→ **AIM OF THE EXERCISE**: All of the records below are to be printed exactly; the pictures are to be left out.

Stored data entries

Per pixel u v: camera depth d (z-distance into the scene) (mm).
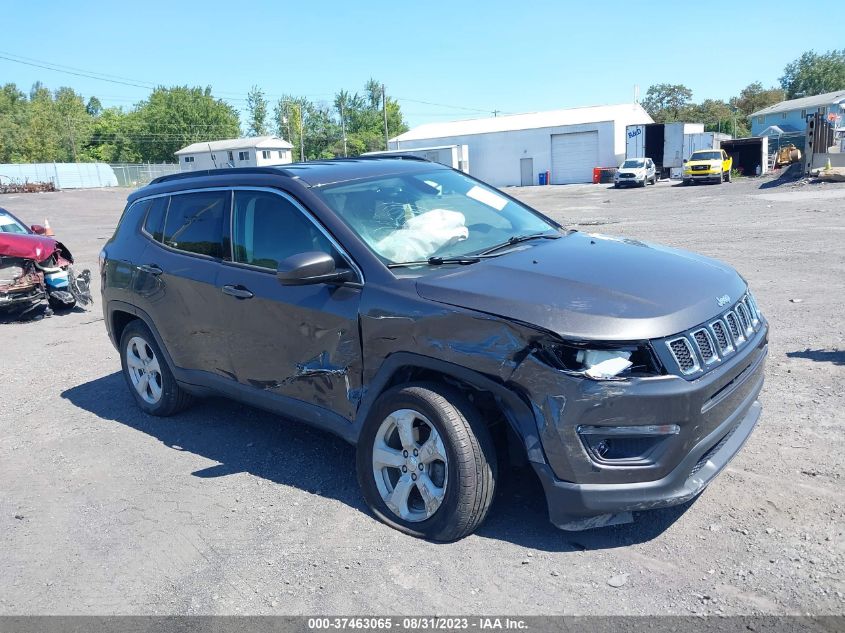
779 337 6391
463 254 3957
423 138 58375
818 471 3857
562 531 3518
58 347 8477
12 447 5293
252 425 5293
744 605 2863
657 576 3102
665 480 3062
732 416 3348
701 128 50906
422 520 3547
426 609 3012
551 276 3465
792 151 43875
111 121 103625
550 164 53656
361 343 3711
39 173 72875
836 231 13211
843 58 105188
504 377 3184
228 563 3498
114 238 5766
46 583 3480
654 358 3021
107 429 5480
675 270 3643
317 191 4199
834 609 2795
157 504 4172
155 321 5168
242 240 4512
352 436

→ **OUTPUT**:
Per pixel u v: camera depth d (z-distance into the scene) (mm).
779 337 6391
463 254 3957
423 138 58375
818 471 3857
562 531 3518
58 347 8477
12 447 5293
252 425 5293
744 605 2863
657 576 3102
665 480 3062
732 416 3348
701 128 50906
422 520 3547
426 609 3012
551 276 3465
792 151 43875
111 121 103625
550 164 53656
361 343 3711
39 173 72875
836 231 13211
843 58 105188
504 377 3184
228 563 3498
114 238 5766
46 583 3480
654 358 3021
107 429 5480
675 270 3643
317 191 4199
834 609 2795
157 504 4172
155 321 5168
242 240 4512
352 436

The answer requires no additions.